* [Description of the task] Keeping every line intact, repeat the data word for word.

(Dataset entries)
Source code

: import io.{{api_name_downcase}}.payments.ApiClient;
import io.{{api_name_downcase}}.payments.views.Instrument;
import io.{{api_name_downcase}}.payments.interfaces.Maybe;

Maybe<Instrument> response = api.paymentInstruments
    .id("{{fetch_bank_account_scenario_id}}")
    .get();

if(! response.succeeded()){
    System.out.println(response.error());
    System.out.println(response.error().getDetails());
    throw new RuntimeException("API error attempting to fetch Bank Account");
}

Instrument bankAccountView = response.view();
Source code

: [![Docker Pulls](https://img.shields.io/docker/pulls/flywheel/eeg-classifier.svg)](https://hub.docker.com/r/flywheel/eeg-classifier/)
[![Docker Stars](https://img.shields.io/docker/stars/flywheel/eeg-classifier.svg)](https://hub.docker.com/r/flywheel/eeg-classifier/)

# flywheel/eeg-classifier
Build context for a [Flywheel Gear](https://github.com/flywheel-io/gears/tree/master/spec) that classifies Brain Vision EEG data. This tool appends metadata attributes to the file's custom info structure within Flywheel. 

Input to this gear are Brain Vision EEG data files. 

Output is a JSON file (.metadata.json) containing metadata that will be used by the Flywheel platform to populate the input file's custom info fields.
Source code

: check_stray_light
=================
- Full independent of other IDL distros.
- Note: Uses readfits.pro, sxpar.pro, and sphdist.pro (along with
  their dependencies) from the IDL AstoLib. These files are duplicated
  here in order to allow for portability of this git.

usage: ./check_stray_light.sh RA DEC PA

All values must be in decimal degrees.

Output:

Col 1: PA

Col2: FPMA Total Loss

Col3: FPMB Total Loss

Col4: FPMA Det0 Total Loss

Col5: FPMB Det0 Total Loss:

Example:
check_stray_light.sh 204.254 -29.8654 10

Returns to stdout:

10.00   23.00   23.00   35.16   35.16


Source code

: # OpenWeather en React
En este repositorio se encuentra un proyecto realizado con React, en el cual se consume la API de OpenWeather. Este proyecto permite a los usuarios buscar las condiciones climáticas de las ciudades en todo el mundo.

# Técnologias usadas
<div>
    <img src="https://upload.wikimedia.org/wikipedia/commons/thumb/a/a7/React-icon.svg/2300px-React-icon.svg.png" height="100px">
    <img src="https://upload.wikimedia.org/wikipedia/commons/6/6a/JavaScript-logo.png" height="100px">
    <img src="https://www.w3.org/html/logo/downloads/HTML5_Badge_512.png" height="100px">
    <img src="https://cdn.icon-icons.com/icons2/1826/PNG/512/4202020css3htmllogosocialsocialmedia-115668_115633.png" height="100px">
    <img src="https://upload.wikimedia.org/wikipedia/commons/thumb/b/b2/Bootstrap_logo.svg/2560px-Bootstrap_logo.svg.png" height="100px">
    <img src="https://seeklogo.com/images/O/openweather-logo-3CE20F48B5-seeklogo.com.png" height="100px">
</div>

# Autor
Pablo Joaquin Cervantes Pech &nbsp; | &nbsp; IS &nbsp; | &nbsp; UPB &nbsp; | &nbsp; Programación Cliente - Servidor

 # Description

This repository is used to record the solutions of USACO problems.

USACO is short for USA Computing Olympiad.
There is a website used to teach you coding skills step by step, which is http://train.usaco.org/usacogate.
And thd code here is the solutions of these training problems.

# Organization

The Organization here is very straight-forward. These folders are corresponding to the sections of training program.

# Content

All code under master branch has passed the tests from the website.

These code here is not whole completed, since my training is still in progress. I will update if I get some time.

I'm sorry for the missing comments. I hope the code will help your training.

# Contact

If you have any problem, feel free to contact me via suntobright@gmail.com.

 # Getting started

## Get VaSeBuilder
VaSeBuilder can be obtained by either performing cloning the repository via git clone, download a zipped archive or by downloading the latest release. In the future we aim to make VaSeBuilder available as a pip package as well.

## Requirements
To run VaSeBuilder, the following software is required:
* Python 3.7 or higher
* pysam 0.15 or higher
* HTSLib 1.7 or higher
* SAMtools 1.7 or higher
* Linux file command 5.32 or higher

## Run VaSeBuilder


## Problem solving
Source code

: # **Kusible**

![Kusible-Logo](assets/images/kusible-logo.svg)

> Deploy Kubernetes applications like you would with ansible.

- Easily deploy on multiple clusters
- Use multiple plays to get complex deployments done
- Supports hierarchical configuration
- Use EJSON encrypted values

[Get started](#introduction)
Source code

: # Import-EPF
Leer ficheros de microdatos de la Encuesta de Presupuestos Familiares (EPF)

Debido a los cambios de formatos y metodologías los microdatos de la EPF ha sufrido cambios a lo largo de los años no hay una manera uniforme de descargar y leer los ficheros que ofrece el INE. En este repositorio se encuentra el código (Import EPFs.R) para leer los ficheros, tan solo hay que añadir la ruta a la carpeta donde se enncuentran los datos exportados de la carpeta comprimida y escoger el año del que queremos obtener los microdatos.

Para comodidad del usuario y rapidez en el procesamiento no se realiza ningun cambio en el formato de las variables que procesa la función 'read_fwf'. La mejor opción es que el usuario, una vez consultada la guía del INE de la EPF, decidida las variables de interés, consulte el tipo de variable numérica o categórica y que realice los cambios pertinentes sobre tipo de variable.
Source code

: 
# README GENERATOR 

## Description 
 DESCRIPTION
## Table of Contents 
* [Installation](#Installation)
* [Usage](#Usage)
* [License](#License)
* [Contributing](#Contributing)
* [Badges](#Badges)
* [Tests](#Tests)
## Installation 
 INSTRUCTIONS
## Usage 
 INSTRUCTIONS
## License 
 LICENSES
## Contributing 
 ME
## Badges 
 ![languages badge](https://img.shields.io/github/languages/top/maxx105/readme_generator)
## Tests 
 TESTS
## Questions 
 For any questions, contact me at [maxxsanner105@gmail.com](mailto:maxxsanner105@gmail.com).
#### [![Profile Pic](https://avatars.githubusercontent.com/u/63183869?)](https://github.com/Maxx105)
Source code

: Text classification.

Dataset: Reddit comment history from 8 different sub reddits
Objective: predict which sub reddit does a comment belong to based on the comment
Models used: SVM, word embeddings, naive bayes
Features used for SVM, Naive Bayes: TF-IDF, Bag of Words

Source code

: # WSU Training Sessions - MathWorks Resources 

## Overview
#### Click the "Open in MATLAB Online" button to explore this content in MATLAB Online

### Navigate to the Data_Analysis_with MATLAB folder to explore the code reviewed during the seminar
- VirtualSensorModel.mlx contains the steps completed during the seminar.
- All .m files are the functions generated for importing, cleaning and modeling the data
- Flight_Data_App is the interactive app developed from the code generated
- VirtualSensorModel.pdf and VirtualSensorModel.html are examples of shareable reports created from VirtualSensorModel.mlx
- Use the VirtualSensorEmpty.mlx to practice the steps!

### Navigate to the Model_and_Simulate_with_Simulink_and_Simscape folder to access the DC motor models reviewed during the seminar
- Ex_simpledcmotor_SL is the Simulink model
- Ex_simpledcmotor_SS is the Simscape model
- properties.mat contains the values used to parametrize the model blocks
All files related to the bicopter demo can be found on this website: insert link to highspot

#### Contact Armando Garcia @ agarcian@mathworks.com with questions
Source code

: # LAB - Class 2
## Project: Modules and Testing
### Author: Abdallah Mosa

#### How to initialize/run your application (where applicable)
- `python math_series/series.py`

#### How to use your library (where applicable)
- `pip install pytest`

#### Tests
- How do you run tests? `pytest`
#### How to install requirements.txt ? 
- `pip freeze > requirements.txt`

* [Final answer]
Source code

: import io.{{api_name_downcase}}.payments.ApiClient;
import io.{{api_name_downcase}}.payments.views.Instrument;
import io.{{api_name_downcase}}.payments.interfaces.Maybe;

Maybe<Instrument> response = api.paymentInstruments
    .id("{{fetch_bank_account_scenario_id}}")
    .get();

if(! response.succeeded()){
    System.out.println(response.error());
    System.out.println(response.error().getDetails());
    throw new RuntimeException("API error attempting to fetch Bank Account");
}

Instrument bankAccountView = response.view();
Source code

: [![Docker Pulls](https://img.shields.io/docker/pulls/flywheel/eeg-classifier.svg)](https://hub.docker.com/r/flywheel/eeg-classifier/)
[![Docker Stars](https://img.shields.io/docker/stars/flywheel/eeg-classifier.svg)](https://hub.docker.com/r/flywheel/eeg-classifier/)

# flywheel/eeg-classifier
Build context for a [Flywheel Gear](https://github.com/flywheel-io/gears/tree/master/spec) that classifies Brain Vision EEG data. This tool appends metadata attributes to the file's custom info structure within Flywheel. 

Input to this gear are Brain Vision EEG data files. 

Output is a JSON file (.metadata.json) containing metadata that will be used by the Flywheel platform to populate the input file's custom info fields.
Source code

: check_stray_light
=================
- Full independent of other IDL distros.
- Note: Uses readfits.pro, sxpar.pro, and sphdist.pro (along with
  their dependencies) from the IDL AstoLib. These files are duplicated
  here in order to allow for portability of this git.

usage: ./check_stray_light.sh RA DEC PA

All values must be in decimal degrees.

Output:

Col 1: PA

Col2: FPMA Total Loss

Col3: FPMB Total Loss

Col4: FPMA Det0 Total Loss

Col5: FPMB Det0 Total Loss:

Example:
check_stray_light.sh 204.254 -29.8654 10

Returns to stdout:

10.00   23.00   23.00   35.16   35.16


Source code

: # OpenWeather en React
En este repositorio se encuentra un proyecto realizado con React, en el cual se consume la API de OpenWeather. Este proyecto permite a los usuarios buscar las condiciones climáticas de las ciudades en todo el mundo.

# Técnologias usadas
<div>
    <img src="https://upload.wikimedia.org/wikipedia/commons/thumb/a/a7/React-icon.svg/2300px-React-icon.svg.png" height="100px">
    <img src="https://upload.wikimedia.org/wikipedia/commons/6/6a/JavaScript-logo.png" height="100px">
    <img src="https://www.w3.org/html/logo/downloads/HTML5_Badge_512.png" height="100px">
    <img src="https://cdn.icon-icons.com/icons2/1826/PNG/512/4202020css3htmllogosocialsocialmedia-115668_115633.png" height="100px">
    <img src="https://upload.wikimedia.org/wikipedia/commons/thumb/b/b2/Bootstrap_logo.svg/2560px-Bootstrap_logo.svg.png" height="100px">
    <img src="https://seeklogo.com/images/O/openweather-logo-3CE20F48B5-seeklogo.com.png" height="100px">
</div>

# Autor
Pablo Joaquin Cervantes Pech &nbsp; | &nbsp; IS &nbsp; | &nbsp; UPB &nbsp; | &nbsp; Programación Cliente - Servidor

 # Description

This repository is used to record the solutions of USACO problems.

USACO is short for USA Computing Olympiad.
There is a website used to teach you coding skills step by step, which is http://train.usaco.org/usacogate.
And thd code here is the solutions of these training problems.

# Organization

The Organization here is very straight-forward. These folders are corresponding to the sections of training program.

# Content

All code under master branch has passed the tests from the website.

These code here is not whole completed, since my training is still in progress. I will update if I get some time.

I'm sorry for the missing comments. I hope the code will help your training.

# Contact

If you have any problem, feel free to contact me via suntobright@gmail.com.

 # Getting started

## Get VaSeBuilder
VaSeBuilder can be obtained by either performing cloning the repository via git clone, download a zipped archive or by downloading the latest release. In the future we aim to make VaSeBuilder available as a pip package as well.

## Requirements
To run VaSeBuilder, the following software is required:
* Python 3.7 or higher
* pysam 0.15 or higher
* HTSLib 1.7 or higher
* SAMtools 1.7 or higher
* Linux file command 5.32 or higher

## Run VaSeBuilder


## Problem solving
Source code

: # **Kusible**

![Kusible-Logo](assets/images/kusible-logo.svg)

> Deploy Kubernetes applications like you would with ansible.

- Easily deploy on multiple clusters
- Use multiple plays to get complex deployments done
- Supports hierarchical configuration
- Use EJSON encrypted values

[Get started](#introduction)
Source code

: # Import-EPF
Leer ficheros de microdatos de la Encuesta de Presupuestos Familiares (EPF)

Debido a los cambios de formatos y metodologías los microdatos de la EPF ha sufrido cambios a lo largo de los años no hay una manera uniforme de descargar y leer los ficheros que ofrece el INE. En este repositorio se encuentra el código (Import EPFs.R) para leer los ficheros, tan solo hay que añadir la ruta a la carpeta donde se enncuentran los datos exportados de la carpeta comprimida y escoger el año del que queremos obtener los microdatos.

Para comodidad del usuario y rapidez en el procesamiento no se realiza ningun cambio en el formato de las variables que procesa la función 'read_fwf'. La mejor opción es que el usuario, una vez consultada la guía del INE de la EPF, decidida las variables de interés, consulte el tipo de variable numérica o categórica y que realice los cambios pertinentes sobre tipo de variable.
Source code

: 
# README GENERATOR 

## Description 
 DESCRIPTION
## Table of Contents 
* [Installation](#Installation)
* [Usage](#Usage)
* [License](#License)
* [Contributing](#Contributing)
* [Badges](#Badges)
* [Tests](#Tests)
## Installation 
 INSTRUCTIONS
## Usage 
 INSTRUCTIONS
## License 
 LICENSES
## Contributing 
 ME
## Badges 
 ![languages badge](https://img.shields.io/github/languages/top/maxx105/readme_generator)
## Tests 
 TESTS
## Questions 
 For any questions, contact me at [maxxsanner105@gmail.com](mailto:maxxsanner105@gmail.com).
#### [![Profile Pic](https://avatars.githubusercontent.com/u/63183869?)](https://github.com/Maxx105)
Source code

: Text classification.

Dataset: Reddit comment history from 8 different sub reddits
Objective: predict which sub reddit does a comment belong to based on the comment
Models used: SVM, word embeddings, naive bayes
Features used for SVM, Naive Bayes: TF-IDF, Bag of Words

Source code

: # WSU Training Sessions - MathWorks Resources 

## Overview
#### Click the "Open in MATLAB Online" button to explore this content in MATLAB Online

### Navigate to the Data_Analysis_with MATLAB folder to explore the code reviewed during the seminar
- VirtualSensorModel.mlx contains the steps completed during the seminar.
- All .m files are the functions generated for importing, cleaning and modeling the data
- Flight_Data_App is the interactive app developed from the code generated
- VirtualSensorModel.pdf and VirtualSensorModel.html are examples of shareable reports created from VirtualSensorModel.mlx
- Use the VirtualSensorEmpty.mlx to practice the steps!

### Navigate to the Model_and_Simulate_with_Simulink_and_Simscape folder to access the DC motor models reviewed during the seminar
- Ex_simpledcmotor_SL is the Simulink model
- Ex_simpledcmotor_SS is the Simscape model
- properties.mat contains the values used to parametrize the model blocks
All files related to the bicopter demo can be found on this website: insert link to highspot

#### Contact Armando Garcia @ agarcian@mathworks.com with questions
Source code

: # LAB - Class 2
## Project: Modules and Testing
### Author: Abdallah Mosa

#### How to initialize/run your application (where applicable)
- `python math_series/series.py`

#### How to use your library (where applicable)
- `pip install pytest`

#### Tests
- How do you run tests? `pytest`
#### How to install requirements.txt ? 
- `pip freeze > requirements.txt`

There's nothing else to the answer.